▸ EXERCISE INPUTS
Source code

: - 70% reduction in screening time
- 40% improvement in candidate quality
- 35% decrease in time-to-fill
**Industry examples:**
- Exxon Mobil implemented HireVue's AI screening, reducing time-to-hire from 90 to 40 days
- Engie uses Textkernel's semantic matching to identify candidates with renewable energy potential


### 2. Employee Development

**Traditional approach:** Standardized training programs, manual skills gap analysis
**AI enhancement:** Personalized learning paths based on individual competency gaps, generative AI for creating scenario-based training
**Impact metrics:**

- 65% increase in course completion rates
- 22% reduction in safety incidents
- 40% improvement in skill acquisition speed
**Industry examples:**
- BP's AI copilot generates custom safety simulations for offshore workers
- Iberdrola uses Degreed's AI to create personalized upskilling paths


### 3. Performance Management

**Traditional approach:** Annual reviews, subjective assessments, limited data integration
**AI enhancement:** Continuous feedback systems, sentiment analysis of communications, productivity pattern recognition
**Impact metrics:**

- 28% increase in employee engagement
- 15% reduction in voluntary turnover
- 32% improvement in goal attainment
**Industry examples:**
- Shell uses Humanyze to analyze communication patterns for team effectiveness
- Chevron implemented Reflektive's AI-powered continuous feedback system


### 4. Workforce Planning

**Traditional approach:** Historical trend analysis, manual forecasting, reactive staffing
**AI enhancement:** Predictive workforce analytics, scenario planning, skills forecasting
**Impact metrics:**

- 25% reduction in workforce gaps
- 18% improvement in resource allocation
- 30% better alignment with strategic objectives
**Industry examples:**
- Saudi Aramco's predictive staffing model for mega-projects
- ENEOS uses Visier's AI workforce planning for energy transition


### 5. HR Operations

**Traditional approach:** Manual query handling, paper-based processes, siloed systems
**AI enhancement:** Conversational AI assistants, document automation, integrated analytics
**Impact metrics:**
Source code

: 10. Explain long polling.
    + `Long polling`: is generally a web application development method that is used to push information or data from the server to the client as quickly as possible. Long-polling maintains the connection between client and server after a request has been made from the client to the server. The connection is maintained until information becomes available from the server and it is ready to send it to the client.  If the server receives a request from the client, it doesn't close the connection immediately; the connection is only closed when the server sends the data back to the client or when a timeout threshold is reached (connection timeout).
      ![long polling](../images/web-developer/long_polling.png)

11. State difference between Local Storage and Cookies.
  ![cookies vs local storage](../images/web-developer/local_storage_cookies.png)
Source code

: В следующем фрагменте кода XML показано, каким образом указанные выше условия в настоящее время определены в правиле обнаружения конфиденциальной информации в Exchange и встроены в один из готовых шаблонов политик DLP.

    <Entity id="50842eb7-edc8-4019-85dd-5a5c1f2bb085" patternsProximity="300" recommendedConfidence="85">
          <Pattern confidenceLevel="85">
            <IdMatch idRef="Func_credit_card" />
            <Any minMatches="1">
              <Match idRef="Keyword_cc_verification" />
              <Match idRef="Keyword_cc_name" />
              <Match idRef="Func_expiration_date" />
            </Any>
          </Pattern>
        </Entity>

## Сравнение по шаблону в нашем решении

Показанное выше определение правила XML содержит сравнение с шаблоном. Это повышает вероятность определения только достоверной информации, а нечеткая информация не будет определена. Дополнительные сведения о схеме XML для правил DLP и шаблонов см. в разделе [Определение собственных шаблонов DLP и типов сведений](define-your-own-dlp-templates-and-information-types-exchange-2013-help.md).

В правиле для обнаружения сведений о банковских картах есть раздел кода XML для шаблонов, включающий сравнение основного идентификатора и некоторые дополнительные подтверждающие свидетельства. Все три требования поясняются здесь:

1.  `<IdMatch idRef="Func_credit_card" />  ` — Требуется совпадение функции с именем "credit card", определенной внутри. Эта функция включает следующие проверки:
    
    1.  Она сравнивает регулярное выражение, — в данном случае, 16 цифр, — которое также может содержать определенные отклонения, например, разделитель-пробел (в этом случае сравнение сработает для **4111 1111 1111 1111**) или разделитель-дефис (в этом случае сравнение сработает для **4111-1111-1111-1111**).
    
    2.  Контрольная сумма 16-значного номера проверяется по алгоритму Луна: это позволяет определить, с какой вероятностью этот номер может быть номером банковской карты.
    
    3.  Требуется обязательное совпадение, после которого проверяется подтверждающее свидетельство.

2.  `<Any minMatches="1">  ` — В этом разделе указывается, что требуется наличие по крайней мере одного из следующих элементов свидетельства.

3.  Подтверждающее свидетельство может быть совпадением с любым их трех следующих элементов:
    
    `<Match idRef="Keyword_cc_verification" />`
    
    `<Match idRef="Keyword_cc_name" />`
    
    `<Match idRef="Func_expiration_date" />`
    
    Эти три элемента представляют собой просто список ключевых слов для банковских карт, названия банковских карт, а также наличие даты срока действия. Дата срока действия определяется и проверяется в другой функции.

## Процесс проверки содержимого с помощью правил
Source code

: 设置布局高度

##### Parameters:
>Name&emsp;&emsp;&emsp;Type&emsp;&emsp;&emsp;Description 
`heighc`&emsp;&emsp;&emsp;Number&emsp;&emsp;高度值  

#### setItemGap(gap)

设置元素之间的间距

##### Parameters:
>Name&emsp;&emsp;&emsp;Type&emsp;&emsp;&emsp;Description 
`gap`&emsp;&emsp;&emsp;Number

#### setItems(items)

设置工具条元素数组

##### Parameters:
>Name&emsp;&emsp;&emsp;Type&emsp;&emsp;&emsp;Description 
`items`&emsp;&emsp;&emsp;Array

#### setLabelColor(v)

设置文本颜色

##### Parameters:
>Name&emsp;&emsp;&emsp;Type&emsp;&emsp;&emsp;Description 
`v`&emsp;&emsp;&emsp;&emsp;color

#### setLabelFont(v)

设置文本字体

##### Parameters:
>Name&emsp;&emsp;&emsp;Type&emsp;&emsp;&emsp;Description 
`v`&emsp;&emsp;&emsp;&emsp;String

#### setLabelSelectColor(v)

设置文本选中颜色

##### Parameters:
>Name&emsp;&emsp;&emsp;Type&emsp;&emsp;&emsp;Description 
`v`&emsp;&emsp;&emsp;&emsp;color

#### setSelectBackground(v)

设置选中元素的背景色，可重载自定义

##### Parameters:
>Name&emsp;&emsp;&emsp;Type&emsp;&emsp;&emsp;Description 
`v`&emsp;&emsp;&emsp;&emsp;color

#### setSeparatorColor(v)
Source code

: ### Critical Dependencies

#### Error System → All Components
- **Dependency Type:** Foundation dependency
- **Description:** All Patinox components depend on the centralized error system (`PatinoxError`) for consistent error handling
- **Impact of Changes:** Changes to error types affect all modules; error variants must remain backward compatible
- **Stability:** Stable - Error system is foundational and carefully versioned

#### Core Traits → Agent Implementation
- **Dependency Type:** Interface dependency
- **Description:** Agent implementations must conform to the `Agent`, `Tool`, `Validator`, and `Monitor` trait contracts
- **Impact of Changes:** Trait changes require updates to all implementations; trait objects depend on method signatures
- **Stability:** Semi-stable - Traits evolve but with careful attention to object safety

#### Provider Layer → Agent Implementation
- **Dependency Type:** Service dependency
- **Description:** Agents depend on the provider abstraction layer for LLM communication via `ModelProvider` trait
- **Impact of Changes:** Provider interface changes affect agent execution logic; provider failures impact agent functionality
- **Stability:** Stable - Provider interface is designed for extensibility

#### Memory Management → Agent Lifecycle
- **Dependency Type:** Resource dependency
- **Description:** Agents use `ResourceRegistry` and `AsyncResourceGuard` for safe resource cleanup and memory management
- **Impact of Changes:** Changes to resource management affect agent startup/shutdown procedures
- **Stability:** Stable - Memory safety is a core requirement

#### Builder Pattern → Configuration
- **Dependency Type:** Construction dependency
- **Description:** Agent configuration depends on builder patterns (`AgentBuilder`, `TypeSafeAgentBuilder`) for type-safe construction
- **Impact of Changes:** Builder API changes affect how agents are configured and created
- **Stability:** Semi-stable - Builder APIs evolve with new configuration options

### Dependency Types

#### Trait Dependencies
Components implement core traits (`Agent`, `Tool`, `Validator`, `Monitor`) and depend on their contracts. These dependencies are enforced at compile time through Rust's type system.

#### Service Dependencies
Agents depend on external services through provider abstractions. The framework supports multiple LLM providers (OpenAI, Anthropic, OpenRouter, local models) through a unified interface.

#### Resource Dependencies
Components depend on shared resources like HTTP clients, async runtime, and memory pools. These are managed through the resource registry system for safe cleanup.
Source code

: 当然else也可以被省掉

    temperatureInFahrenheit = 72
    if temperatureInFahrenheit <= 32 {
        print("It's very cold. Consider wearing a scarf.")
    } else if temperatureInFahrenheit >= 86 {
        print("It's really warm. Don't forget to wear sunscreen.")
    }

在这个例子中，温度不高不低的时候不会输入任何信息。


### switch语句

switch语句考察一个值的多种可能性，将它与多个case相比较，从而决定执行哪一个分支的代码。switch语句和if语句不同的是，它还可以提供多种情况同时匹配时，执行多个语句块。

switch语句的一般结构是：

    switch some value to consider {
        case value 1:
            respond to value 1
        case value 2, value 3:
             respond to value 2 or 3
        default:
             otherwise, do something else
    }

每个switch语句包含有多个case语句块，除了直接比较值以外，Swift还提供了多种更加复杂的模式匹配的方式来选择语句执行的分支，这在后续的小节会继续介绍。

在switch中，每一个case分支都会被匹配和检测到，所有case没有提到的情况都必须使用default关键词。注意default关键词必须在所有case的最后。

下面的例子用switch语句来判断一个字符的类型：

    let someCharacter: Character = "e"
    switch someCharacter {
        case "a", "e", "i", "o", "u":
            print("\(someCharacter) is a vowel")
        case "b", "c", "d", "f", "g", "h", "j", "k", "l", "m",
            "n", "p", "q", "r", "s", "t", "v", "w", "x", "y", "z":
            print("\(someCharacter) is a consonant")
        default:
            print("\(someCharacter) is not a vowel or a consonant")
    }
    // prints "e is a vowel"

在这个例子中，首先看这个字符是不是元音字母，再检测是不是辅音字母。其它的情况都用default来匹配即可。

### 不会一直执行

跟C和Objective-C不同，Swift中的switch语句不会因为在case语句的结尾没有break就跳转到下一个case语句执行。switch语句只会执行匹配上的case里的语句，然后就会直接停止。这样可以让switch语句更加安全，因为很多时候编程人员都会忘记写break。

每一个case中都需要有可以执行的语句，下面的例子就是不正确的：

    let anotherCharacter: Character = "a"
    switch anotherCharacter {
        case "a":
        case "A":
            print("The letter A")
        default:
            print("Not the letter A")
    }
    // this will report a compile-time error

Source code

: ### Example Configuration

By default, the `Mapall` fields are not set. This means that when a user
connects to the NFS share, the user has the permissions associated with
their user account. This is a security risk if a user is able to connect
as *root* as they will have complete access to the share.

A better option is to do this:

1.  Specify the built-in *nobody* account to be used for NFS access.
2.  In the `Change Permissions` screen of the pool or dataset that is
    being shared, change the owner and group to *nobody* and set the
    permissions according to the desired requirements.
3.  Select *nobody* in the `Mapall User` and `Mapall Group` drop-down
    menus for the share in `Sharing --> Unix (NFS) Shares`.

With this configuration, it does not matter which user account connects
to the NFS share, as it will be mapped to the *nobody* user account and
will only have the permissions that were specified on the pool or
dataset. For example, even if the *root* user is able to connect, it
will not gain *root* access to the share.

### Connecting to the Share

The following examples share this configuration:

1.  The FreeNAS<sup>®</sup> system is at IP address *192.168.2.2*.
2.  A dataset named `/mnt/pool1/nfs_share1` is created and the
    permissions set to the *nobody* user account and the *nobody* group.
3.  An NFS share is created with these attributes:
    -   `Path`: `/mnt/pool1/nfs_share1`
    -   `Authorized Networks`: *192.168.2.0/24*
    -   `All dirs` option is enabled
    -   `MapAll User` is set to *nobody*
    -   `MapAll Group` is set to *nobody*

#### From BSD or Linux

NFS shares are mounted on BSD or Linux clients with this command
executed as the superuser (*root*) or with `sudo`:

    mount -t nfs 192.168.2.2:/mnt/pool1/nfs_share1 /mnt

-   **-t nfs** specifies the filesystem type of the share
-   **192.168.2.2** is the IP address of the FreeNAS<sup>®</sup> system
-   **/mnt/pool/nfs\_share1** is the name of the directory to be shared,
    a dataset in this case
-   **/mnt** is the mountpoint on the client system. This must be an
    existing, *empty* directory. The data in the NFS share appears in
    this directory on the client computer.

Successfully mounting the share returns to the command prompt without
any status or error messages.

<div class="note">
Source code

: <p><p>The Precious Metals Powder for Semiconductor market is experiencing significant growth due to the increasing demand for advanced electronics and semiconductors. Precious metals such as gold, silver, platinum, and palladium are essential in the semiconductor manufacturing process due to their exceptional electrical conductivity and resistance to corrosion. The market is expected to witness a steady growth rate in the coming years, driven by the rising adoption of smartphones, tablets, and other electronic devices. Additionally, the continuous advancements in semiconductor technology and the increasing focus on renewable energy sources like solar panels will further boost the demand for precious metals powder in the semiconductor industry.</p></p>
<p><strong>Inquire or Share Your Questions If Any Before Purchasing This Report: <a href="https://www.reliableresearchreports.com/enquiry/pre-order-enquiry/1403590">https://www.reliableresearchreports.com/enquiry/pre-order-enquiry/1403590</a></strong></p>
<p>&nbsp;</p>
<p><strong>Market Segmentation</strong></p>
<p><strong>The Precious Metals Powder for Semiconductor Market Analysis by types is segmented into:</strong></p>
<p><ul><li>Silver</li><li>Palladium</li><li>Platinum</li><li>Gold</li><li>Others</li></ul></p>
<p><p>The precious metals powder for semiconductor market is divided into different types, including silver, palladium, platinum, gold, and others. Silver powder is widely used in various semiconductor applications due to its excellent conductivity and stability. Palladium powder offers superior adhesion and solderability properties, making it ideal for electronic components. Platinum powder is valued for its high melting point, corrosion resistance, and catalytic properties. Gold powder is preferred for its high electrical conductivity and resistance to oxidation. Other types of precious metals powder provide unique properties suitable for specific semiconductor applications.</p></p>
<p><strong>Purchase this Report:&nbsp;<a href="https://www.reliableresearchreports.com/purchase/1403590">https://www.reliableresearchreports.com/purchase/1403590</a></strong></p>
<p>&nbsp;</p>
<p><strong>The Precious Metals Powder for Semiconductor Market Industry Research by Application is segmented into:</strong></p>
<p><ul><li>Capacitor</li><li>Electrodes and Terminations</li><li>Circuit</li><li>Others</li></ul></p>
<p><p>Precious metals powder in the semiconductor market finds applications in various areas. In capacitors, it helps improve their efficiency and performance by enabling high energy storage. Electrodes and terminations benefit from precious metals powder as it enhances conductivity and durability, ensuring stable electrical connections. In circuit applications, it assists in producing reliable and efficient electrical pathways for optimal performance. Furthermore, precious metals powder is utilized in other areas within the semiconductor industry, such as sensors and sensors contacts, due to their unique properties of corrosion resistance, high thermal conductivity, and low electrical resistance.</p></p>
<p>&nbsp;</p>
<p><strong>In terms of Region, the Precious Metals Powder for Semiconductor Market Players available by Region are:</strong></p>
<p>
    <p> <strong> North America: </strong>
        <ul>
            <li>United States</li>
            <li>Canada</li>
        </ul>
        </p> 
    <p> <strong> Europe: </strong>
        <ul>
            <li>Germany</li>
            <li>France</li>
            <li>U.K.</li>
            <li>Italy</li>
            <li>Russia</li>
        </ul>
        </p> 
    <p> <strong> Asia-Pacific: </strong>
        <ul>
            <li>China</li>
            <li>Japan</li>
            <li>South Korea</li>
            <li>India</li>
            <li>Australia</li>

▸ TASK STATEMENT
From the line containing "Application is segmented into:</strong></p>" down to the last line of the records, transcribe every line exactly and add nothing else.

▸ OUTPUT OF THE TASK
<p><strong>The Precious Metals Powder for Semiconductor Market Industry Research by Application is segmented into:</strong></p>
<p><ul><li>Capacitor</li><li>Electrodes and Terminations</li><li>Circuit</li><li>Others</li></ul></p>
<p><p>Precious metals powder in the semiconductor market finds applications in various areas. In capacitors, it helps improve their efficiency and performance by enabling high energy storage. Electrodes and terminations benefit from precious metals powder as it enhances conductivity and durability, ensuring stable electrical connections. In circuit applications, it assists in producing reliable and efficient electrical pathways for optimal performance. Furthermore, precious metals powder is utilized in other areas within the semiconductor industry, such as sensors and sensors contacts, due to their unique properties of corrosion resistance, high thermal conductivity, and low electrical resistance.</p></p>
<p>&nbsp;</p>
<p><strong>In terms of Region, the Precious Metals Powder for Semiconductor Market Players available by Region are:</strong></p>
<p>
    <p> <strong> North America: </strong>
        <ul>
            <li>United States</li>
            <li>Canada</li>
        </ul>
        </p> 
    <p> <strong> Europe: </strong>
        <ul>
            <li>Germany</li>
            <li>France</li>
            <li>U.K.</li>
            <li>Italy</li>
            <li>Russia</li>
        </ul>
        </p> 
    <p> <strong> Asia-Pacific: </strong>
        <ul>
            <li>China</li>
            <li>Japan</li>
            <li>South Korea</li>
            <li>India</li>
            <li>Australia</li>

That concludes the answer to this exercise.